### BRANO DA LEGGERE
Omelia alla Santa Messa della Notte di Natale 2023

Tivoli, Basilica Cattedrale di San Lorenzo Martire, Lunedì 25 dicembre 2023

Cari amici,

come i pastori nella notte di Betlemme, vegliamo e celebriamo l’incontro di Dio con il suo popolo. Celebriamo la nascita di Gesù nella povertà del presepio – parola che indica la mangiatoia, la greppia dove fu posto il Figlio di Dio appena nato per noi –, celebriamo il nostro Dio che per amore si è fatto come uno di noi per portare ciascuno di noi a essere come Dio, a ricevere lo Spirito di Dio e a vivere da Figlio di Dio in questo nostro povero mondo.

Vorrei innanzitutto con voi fermarmi su alcuni passi del Vangelo che la liturgia della Messa della Notte di Natale ci ha proposto e trarne qualche spunto da offrivi.

Gesù nasce mentre l’Imperatore Cesare Augusto che governava anche la terra di Israele indice un censimento. Il potere tende sempre a mantenere sotto controllo il popolo, chi comanda cerca sempre di sapere “quanti abitanti ho sotto di me?”, cerca di affermare con i censimenti la sua grandezza. Le persone diventano numeri, cose da numerare per sapere quanto è grande il proprio dominio. È la tentazione della cosificazione delle persone, quella tentazione alla base di tanti rapporti sbagliati tra gli uomini, tra uomini e donne, tra generazioni … dei femminicidi, delle guerre grandi o piccole che siano …

Ma durante questo censimento nasce una creatura nuova, non classificabile. Certo è un uomo, figlio di Giuseppe della discendenza di Davide. Ma è anche vero Dio. Un uomo-Dio che andrà fuori da ogni schema e che incuterà timore a chi detiene e deterrà il potere umano lungo i secoli e i millenni perché la sua logica sarà quella dell’amore, del servire senza trattenere, dell’amare senza riserve ogni suo figlio e fratello, ogni uomo che è in questo mondo e che insegnerà a tutti a chiamare fratello e sorella e non “suddito” da assoggettare.

### DOMANDE
- a) Traduci in inglese questa frase dell'omelia di Natale: «Le persone diventano numeri, cose da numerare per sapere quanto è grande il proprio dominio.»
- b) Prosegui l'omelia di Natale partendo subito dopo l'ultima frase riportata.

### Voci di dati salvate
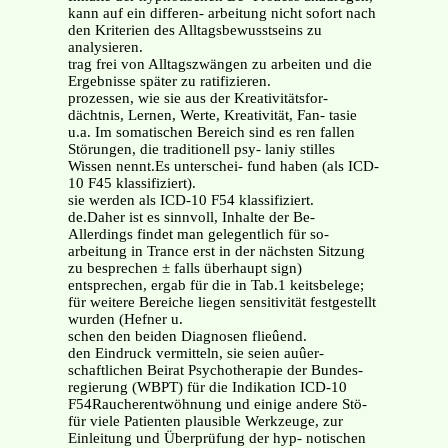
kann auf ein differen- arbeitung nicht sofort nach
den Kriterien des Alltagsbewusstseins zu
analysieren.
trag frei von Alltagszwängen zu arbeiten und die
Ergebnisse später zu ratifizieren.
prozessen, wie sie aus der Kreativitätsfor-
dächtnis, Lernen, Werte, Kreativität, Fan- tasie
u.a. Im somatischen Bereich sind es ren fallen
Störungen, die traditionell psy- laniy stilles
Wissen nennt.Es unterschei- fund haben (als ICD-
10 F45 klassifiziert).
sie werden als ICD-10 F54 klassifiziert.
de.Daher ist es sinnvoll, Inhalte der Be-
Allerdings findet man gelegentlich für so-
arbeitung in Trance erst in der nächsten Sitzung
zu besprechen ± falls überhaupt sign)
entsprechen, ergab für die in Tab.1 keitsbelege;
für weitere Bereiche liegen sensitivität festgestellt
wurden (Hefner u.
schen den beiden Diagnosen flieûend.
den Eindruck vermitteln, sie seien auûer-
schaftlichen Beirat Psychotherapie der Bundes-
regierung (WBPT) für die Indikation ICD-10
F54Raucherentwöhnung und einige andere Stö-
für viele Patienten plausible Werkzeuge, zur
Einleitung und Überprüfung der hyp- notischen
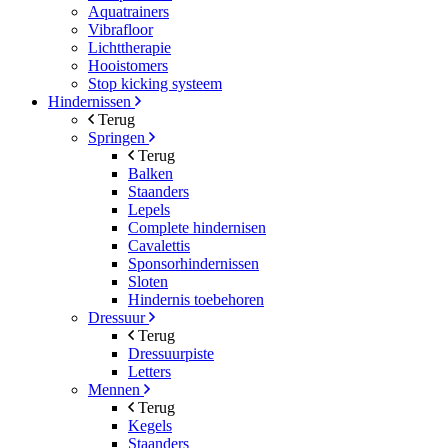
Aquatrainers
Vibrafloor
Lichttherapie
Hooistomers
Stop kicking systeem
Hindernissen
Terug
Springen
Terug
Balken
Staanders
Lepels
Complete hindernisen
Cavalettis
Sponsorhindernissen
Sloten
Hindernis toebehoren
Dressuur
Terug
Dressuurpiste
Letters
Mennen
Terug
Kegels
Staanders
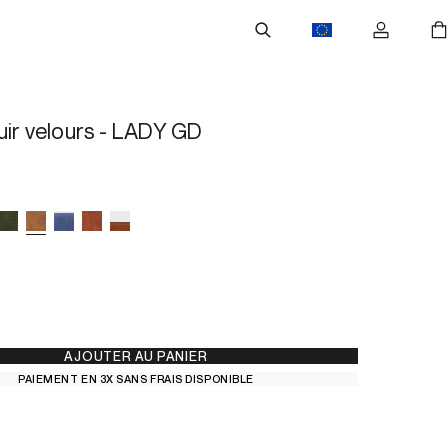
uir velours - LADY GD
AJOUTER AU PANIER
PAIEMENT EN 3X SANS FRAIS DISPONIBLE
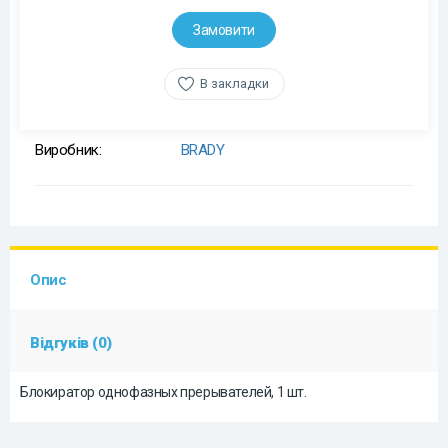
Замовити
В закладки
Виробник:
BRADY
Опис
Відгуків (0)
Блокиратор однофазных прерывателей, 1 шт.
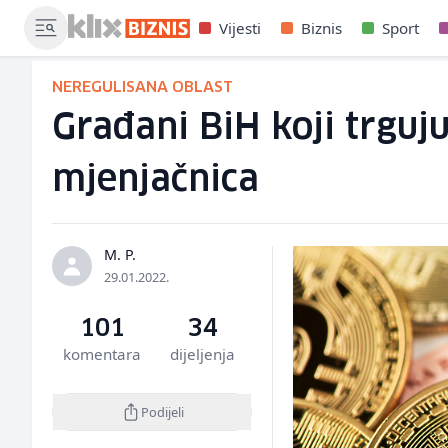
Vijesti
Biznis
Sport
NEREGULISANA OBLAST
Građani BiH koji trguj
mjenjačnica
M. P.
29.01.2022.
101
34
komentara
dijeljenja
Podijeli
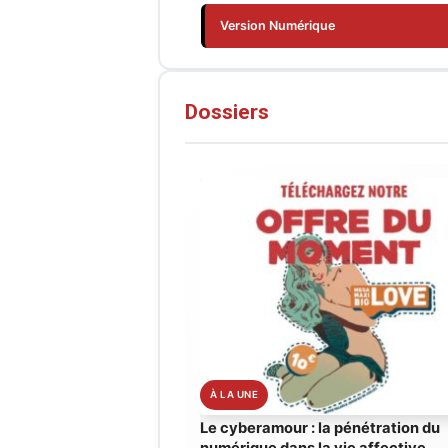
Version Numérique
Dossiers
Le cyberamour : la pénétration du
numérique dans la vie affective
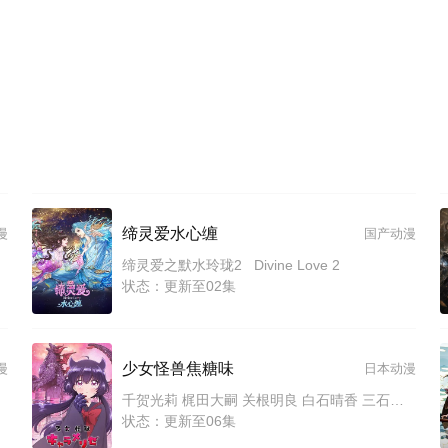
缔灵爱水心缠
漫
国产动漫
缔灵爱之默水玲珑2 Divine Love 2
状态：更新至02集
少女怪兽焦糖味
漫
日本动漫
千贺光莉 梶田大嗣 关根明良 白石晴香 三石琴乃 小西克幸 松井惠理子
状态：更新至06集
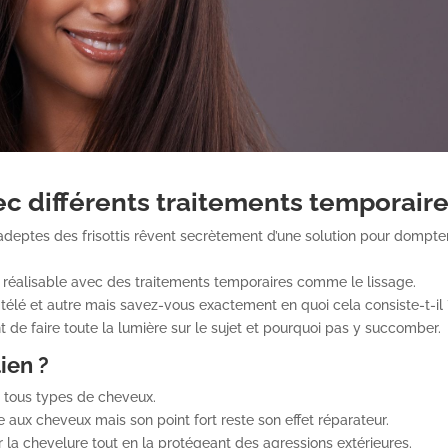
c différents traitements temporair
, adeptes des frisottis rêvent secrètement d’une solution pour dompte
it réalisable avec des traitements temporaires comme le lissage.
télé et autre mais savez-vous exactement en quoi cela consiste-t-il 
 de faire toute la lumière sur le sujet et pourquoi pas y succomber.
ien ?
 à tous types de cheveux.
 aux cheveux mais son point fort reste son effet réparateur.
er la chevelure tout en la protégeant des agressions extérieures.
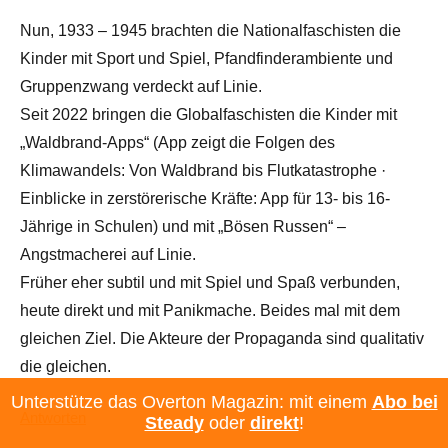
Nun, 1933 – 1945 brachten die Nationalfaschisten die
Kinder mit Sport und Spiel, Pfandfinderambiente und
Gruppenzwang verdeckt auf Linie.
Seit 2022 bringen die Globalfaschisten die Kinder mit
„Waldbrand-Apps“ (App zeigt die Folgen des
Klimawandels: Von Waldbrand bis Flutkatastrophe ·
Einblicke in zerstörerische Kräfte: App für 13- bis 16-
Jährige in Schulen) und mit „Bösen Russen“ –
Angstmacherei auf Linie.
Früher eher subtil und mit Spiel und Spaß verbunden,
heute direkt und mit Panikmache. Beides mal mit dem
gleichen Ziel. Die Akteure der Propaganda sind qualitativ
die gleichen.
Unterstütze das Overton Magazin: mit einem
Abo bei
Antworten
Steady
oder
direkt
!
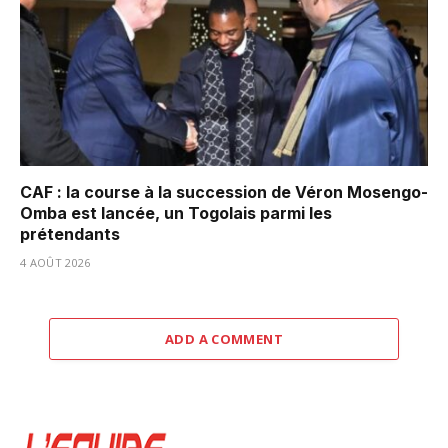
CAF : la course à la succession de Véron Mosengo-
Omba est lancée, un Togolais parmi les
prétendants
4 AOÛT 2026
ADD A COMMENT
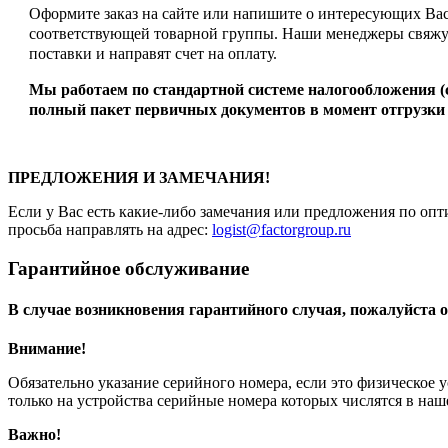
Оформите заказ на сайте или напишите о интересующих Вас 
соответствующей товарной группы. Наши менеджеры свяжут
поставки и направят счет на оплату.
Мы работаем по стандартной системе налогообложения 
полный пакет первичных документов в момент отгрузки 
ПРЕДЛОЖЕНИЯ И ЗАМЕЧАНИЯ!
Если у Вас есть какие-либо замечания или предложения по опт
просьба направлять на адрес:
logist@factorgroup.ru
Гарантийное обслуживание
В случае возникновения гарантийного случая, пожалуйста о
Внимание!
Обязательно указание серийного номера, если это физическое 
только на устройства серийные номера которых числятся в на
Важно!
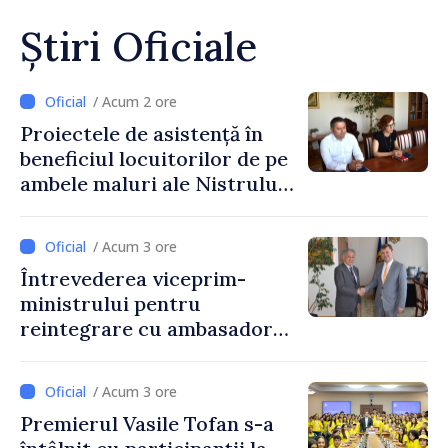
Știri Oficiale
/ Acum 2 ore
Proiectele de asistență în
beneficiul locuitorilor de pe
ambele maluri ale Nistrului
discutate la întrevederea
viceprim-ministrului cu
/ Acum 3 ore
reprezentanta rezidentă a
Întrevederea viceprim-
PNUD în Republica Moldova,
ministrului pentru
Daniela Gasparikova
reintegrare cu ambasadorul
Japoniei în Republica
Moldova
/ Acum 3 ore
Premierul Vasile Tofan s-a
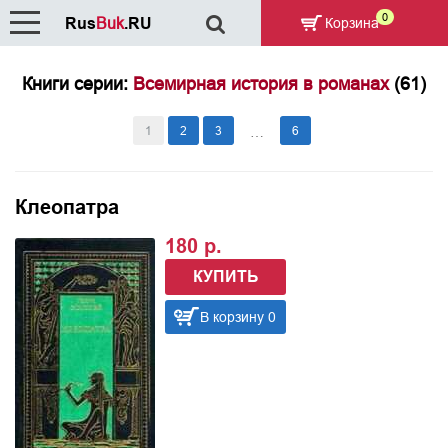
0
Rus
Buk
.RU
Корзина
Книги серии:
Всемирная история в романах
(61)
1
2
3
6
…
Клеопатра
180 р.
КУПИТЬ
В корзину 0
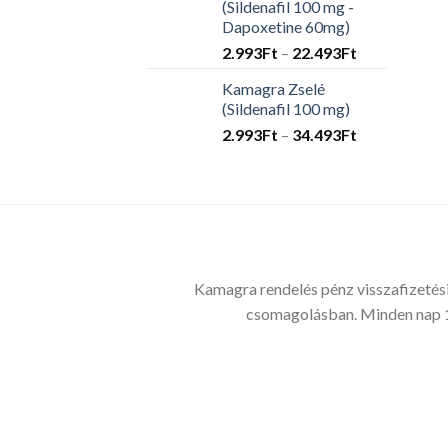
(Sildenafil 100 mg -
33.675Ft
Dapoxetine 60mg)
Ártartomány
2.993
Ft
–
22.493
Ft
2.993Ft
Kamagra Zselé
-
(Sildenafil 100 mg)
22.493Ft
Ártartomány
2.993
Ft
–
34.493
Ft
2.993Ft
-
34.493Ft
Kamagra rendelés pénz visszafizetési
csomagolásban. Minden nap 1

### RISPOSTE ALLE CONSEGNE
- a) People become numbers, things to be counted in order to know how great one's dominion is.

- b)
Chi nasce è un Messia atteso, colui che avevano annunciato i Profeti. Però non nasce in un palazzo ma in un alloggio di fortuna, nello spazio riservato agli animali nella casa. Uno spazio che non è l’albergo – la parte esteriore dell’abitazione – lo spazio dove si dormiva. Ma nasce dove c’erano gli animali. Nella stalla.

Viene avvolto in fasce ma posto in una mangiatoia.

Le fasce che ci dicono che ciò che nasce è prezioso come è preziosa ogni vita. Le fasce che Maria utilizza per proteggerlo così come noi stasera dobbiamo accogliere il Figlio di Dio che è nato e vuole rinascere per noi, nei nostri cuori. Sì dobbiamo accoglierlo e custodirlo, accudirlo con amore. Non è solo sentimentalismo. Non è nemmeno per toglierlo dal freddo e dal gelo … ormai è nato e non soffre freddo e gelo. Ma è chiamata a dargli noi il calore dell’accoglienza che significa ascoltarlo tramite l’ascolto della sua Parola che leggiamo nel Vangelo, ascoltarlo e accoglierlo tramite la preghiera, i sacramenti dove Lui si dona a noi per farci sentire amati e perdonati, destinati alla vita eterna!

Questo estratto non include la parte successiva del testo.